**** DATA FOR REVIEW
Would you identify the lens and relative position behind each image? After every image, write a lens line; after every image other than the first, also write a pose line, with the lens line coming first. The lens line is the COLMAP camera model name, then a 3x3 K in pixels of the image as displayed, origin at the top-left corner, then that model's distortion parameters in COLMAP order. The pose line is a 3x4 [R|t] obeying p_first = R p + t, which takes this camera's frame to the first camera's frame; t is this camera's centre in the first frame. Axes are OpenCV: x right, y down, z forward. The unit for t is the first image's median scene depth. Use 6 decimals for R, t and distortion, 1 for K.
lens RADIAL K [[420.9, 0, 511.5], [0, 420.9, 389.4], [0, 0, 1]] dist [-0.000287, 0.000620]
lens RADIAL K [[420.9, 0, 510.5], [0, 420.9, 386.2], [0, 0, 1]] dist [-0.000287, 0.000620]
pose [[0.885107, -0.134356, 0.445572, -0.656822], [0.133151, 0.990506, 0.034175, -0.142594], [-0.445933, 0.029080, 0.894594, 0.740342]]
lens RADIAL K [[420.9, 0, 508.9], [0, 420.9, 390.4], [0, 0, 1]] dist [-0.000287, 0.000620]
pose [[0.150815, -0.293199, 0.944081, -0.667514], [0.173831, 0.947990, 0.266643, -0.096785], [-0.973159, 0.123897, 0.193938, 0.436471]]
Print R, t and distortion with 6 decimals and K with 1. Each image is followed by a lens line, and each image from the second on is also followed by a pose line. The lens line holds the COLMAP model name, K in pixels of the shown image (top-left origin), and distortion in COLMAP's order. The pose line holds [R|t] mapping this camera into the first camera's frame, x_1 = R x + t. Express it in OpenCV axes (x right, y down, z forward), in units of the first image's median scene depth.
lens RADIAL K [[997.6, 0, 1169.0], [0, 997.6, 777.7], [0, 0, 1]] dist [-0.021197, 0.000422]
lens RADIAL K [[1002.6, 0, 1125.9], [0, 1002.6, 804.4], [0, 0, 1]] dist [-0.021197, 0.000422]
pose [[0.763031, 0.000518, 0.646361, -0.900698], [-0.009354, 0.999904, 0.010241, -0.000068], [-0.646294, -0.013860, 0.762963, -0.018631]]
********
▸ WHAT NEEDS TO BE DONE
Retype every line of the listing above word for word, in the same order.

▸ RESULT OF THIS TASK
Would you identify the lens and relative position behind each image? After every image, write a lens line; after every image other than the first, also write a pose line, with the lens line coming first. The lens line is the COLMAP camera model name, then a 3x3 K in pixels of the image as displayed, origin at the top-left corner, then that model's distortion parameters in COLMAP order. The pose line is a 3x4 [R|t] obeying p_first = R p + t, which takes this camera's frame to the first camera's frame; t is this camera's centre in the first frame. Axes are OpenCV: x right, y down, z forward. The unit for t is the first image's median scene depth. Use 6 decimals for R, t and distortion, 1 for K.
lens RADIAL K [[420.9, 0, 511.5], [0, 420.9, 389.4], [0, 0, 1]] dist [-0.000287, 0.000620]
lens RADIAL K [[420.9, 0, 510.5], [0, 420.9, 386.2], [0, 0, 1]] dist [-0.000287, 0.000620]
pose [[0.885107, -0.134356, 0.445572, -0.656822], [0.133151, 0.990506, 0.034175, -0.142594], [-0.445933, 0.029080, 0.894594, 0.740342]]
lens RADIAL K [[420.9, 0, 508.9], [0, 420.9, 390.4], [0, 0, 1]] dist [-0.000287, 0.000620]
pose [[0.150815, -0.293199, 0.944081, -0.667514], [0.173831, 0.947990, 0.266643, -0.096785], [-0.973159, 0.123897, 0.193938, 0.436471]]
Print R, t and distortion with 6 decimals and K with 1. Each image is followed by a lens line, and each image from the second on is also followed by a pose line. The lens line holds the COLMAP model name, K in pixels of the shown image (top-left origin), and distortion in COLMAP's order. The pose line holds [R|t] mapping this camera into the first camera's frame, x_1 = R x + t. Express it in OpenCV axes (x right, y down, z forward), in units of the first image's median scene depth.
lens RADIAL K [[997.6, 0, 1169.0], [0, 997.6, 777.7], [0, 0, 1]] dist [-0.021197, 0.000422]
lens RADIAL K [[1002.6, 0, 1125.9], [0, 1002.6, 804.4], [0, 0, 1]] dist [-0.021197, 0.000422]
pose [[0.763031, 0.000518, 0.646361, -0.900698], [-0.009354, 0.999904, 0.010241, -0.000068], [-0.646294, -0.013860, 0.762963, -0.018631]]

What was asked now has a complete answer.